WORK TO COMPLETE: Where the material below has a line containing "right hip: (1084, 346)", start repeating exactly, and keep going through the line containing "left shoulder: (1060, 302)", with no other lines.

DATA SHOWN:
= = =
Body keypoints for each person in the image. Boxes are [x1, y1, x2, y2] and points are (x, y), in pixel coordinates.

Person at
= = =
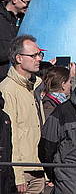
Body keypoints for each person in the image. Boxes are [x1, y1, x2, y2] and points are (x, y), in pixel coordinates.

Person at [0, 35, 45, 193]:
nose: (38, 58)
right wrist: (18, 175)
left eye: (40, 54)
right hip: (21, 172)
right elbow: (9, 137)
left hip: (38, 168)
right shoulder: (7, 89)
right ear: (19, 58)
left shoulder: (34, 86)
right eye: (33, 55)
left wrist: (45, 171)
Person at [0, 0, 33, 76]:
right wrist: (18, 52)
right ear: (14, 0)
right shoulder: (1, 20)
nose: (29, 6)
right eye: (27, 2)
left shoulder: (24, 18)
= = =
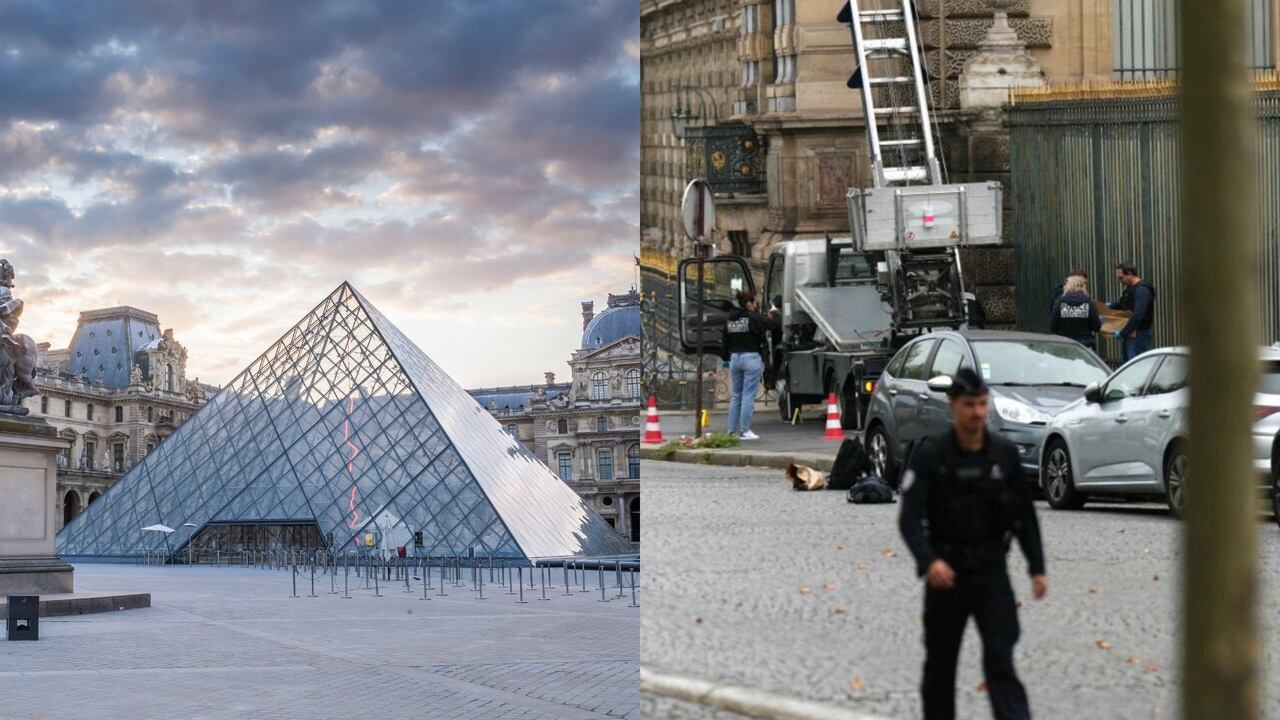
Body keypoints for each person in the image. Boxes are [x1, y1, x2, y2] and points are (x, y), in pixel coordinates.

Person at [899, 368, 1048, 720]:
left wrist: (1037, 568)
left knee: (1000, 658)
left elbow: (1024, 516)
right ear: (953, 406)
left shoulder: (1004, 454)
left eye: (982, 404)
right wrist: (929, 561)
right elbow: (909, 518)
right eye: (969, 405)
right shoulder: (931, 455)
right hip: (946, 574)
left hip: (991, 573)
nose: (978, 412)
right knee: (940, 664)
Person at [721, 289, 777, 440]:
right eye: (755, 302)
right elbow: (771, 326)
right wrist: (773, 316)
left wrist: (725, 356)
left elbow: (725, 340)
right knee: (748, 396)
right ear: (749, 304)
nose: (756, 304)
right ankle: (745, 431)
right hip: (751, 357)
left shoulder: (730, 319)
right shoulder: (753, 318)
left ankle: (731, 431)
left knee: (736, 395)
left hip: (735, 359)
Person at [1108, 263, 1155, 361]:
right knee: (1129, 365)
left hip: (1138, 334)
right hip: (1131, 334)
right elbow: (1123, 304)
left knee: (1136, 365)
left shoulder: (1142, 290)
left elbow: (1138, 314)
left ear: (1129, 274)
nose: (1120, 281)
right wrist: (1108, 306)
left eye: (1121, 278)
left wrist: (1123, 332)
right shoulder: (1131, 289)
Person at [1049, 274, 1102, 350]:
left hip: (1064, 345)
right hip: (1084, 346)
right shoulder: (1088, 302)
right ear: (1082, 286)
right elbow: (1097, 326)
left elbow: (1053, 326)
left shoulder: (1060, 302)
= = =
YOUR RESPONSE:
right hip: (1084, 346)
right shoulder: (1088, 302)
right ear: (1082, 286)
right elbow: (1097, 326)
left elbow: (1053, 326)
left shoulder: (1060, 302)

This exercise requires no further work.